为什么这段代码创建了一个无限循环，而第一个没有？

解决方案

这是一个难题！的python，可以逃脱初学者。

字[：] 是魔术酱。

观察：

 >>> words = ['cat'，'window'，'defenestrate'] 
>>> words2 = words [：] 
>>> words2.insert（0，'hello'）
>>> words2 
 ['hello'，'cat'，'window'，'defenestrate'] 
>>>单词
 ['cat'，'window'，'defenestrate'] 
  

[：] ：

 >>> words = ['cat'，'window'，'defenestrate'] 
>>> words2 = words 
>>> words2.insert（0，'hello'）
>>> words2 
 ['hello'，'cat'，'window'，'defenestrate'] 
>>>单词
 ['hello'，'cat'，'window'，'defenestrate'] 
  

这里需要注意的是 words [：] 返回现有列表的 copy ，所以你遍历未修改的副本。

您可以使用 id（）来检查您是否引用相同的列表：

在第一种情况下：

 >>> words2 = words [：] 
>>> id（words2）
 4360026736 
>>> id（words）
 4360188992 
>>> words2是单词
 False 
  

在第二种情况下：

 >>> id（words2）
 4360188992 
>>> id（words）
 4360188992 
>>> words2 is words 
 True 
  

值得注意的是 [i ：j] 被称为切片操作符，它所做的是返回从索引 i 给你

 >>> [0：2] 
 ['hello'，'cat'] 
  

省略起始索引意味着它默认为 0 ，而省略最后一个索引意味着它默认为 len（words），最终的结果就是你收到了整个 列表的副本。

---

如果你想让你的代码更具可读性，我建议使用 copy 模块。

 从副本进口副本
 
 words = ['cat'，'window'，'defenestrate'] 
 for copy in copy（words）：
 if len（w）> ; 6：
 words.insert（0，w）
 print（words）
  

这和你的第一个代码片段基本上是一样的，并且更具可读性。

或者（如注释中的DSM所述）和python> = 3 ，你也可以使用 words.copy（）来做同样的事情。

This code is from Python's Documentation.
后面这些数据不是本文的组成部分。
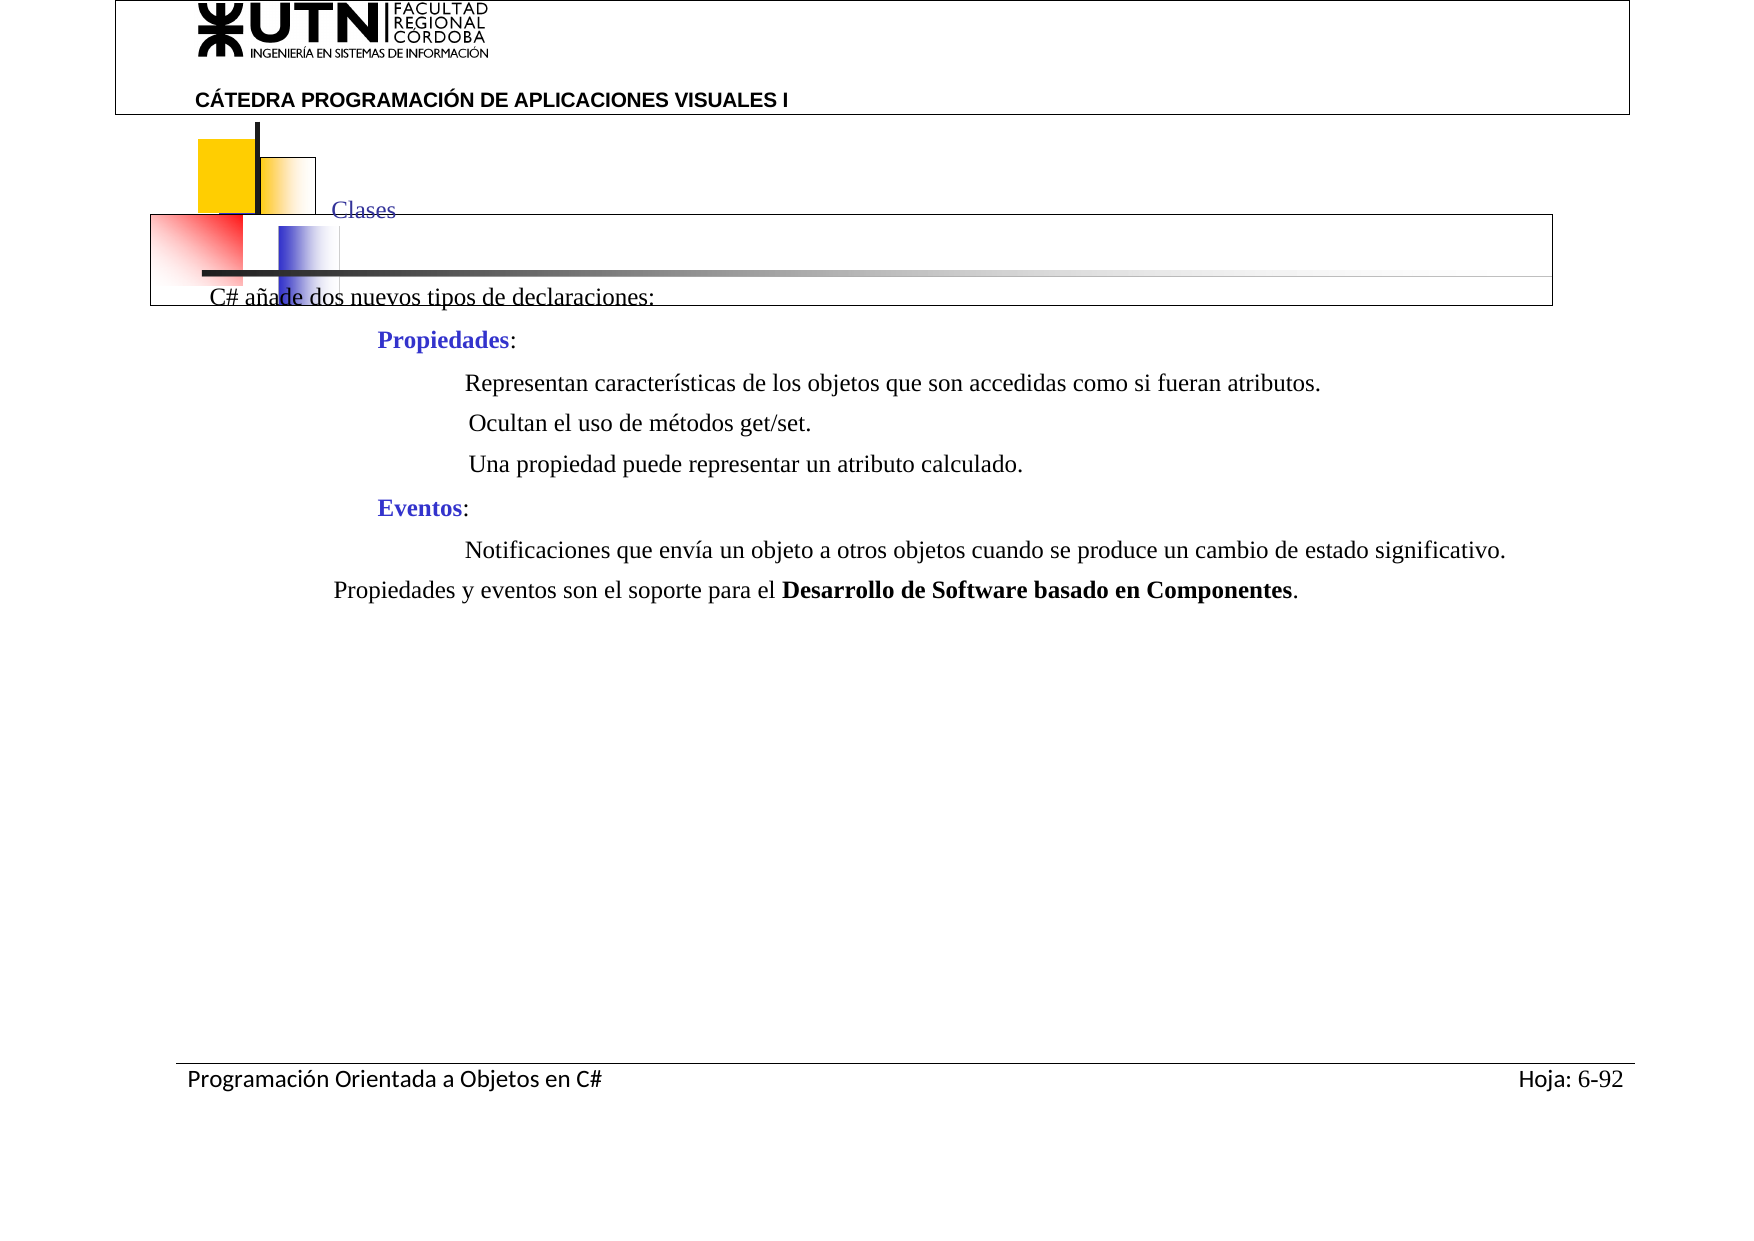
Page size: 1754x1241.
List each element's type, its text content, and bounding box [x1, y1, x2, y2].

I'm a little confused.

words = ['cat', 'window', 'defenestrate']
for w in words[:]:
    if len(w) > 6:
        words.insert(0, w)
print(words)

And the following is what I thought at first:

words = ['cat', 'window', 'defenestrate']
for w in words:
    if len(w) > 6:
        words.insert(0, w)
print(words)

Why does this code create a infinite loop and the first one doesn't?

解决方案

This is one of the gotchas! of python, that can escape beginners.

The words[:] is the magic sauce here.

Observe:

>>> words =  ['cat', 'window', 'defenestrate']
>>> words2 = words[:]
>>> words2.insert(0, 'hello')
>>> words2
['hello', 'cat', 'window', 'defenestrate']
>>> words
['cat', 'window', 'defenestrate']

And now without the [:]:

>>> words =  ['cat', 'window', 'defenestrate']
>>> words2 = words
>>> words2.insert(0, 'hello')
>>> words2
['hello', 'cat', 'window', 'defenestrate']
>>> words
['hello', 'cat', 'window', 'defenestrate']

The main thing to note here is that words[:] returns a copy of the existing list, so you are iterating over a copy, which is not modified.

You can check whether you are referring to the same lists using id():

In the first case:

>>> words2 = words[:]
>>> id(words2)
4360026736
>>> id(words)
4360188992
>>> words2 is words
False

In the second case:

>>> id(words2)
4360188992
>>> id(words)
4360188992
>>> words2 is words
True

It is worth noting that [i:j] is called the slicing operator, and what it does is it returns a fresh copy of the list starting from index i, upto (but not including) index j.

So, words[0:2] gives you

>>> words[0:2]
['hello', 'cat']

Omitting the starting index means it defaults to 0, while omitting the last index means it defaults to len(words), and the end result is that you receive a copy of the entire list.

---

If you want to make your code a little more readable, I recommend the copy module.

from copy import copy 

words = ['cat', 'window', 'defenestrate']
for w in copy(words):
    if len(w) > 6:
        words.insert(0, w)
print(words)

This basically does the same thing as your first code snippet, and is much more readable.

Alternatively (as mentioned by DSM in the comments) and on python >=3, you may also use words.copy() which does the same thing.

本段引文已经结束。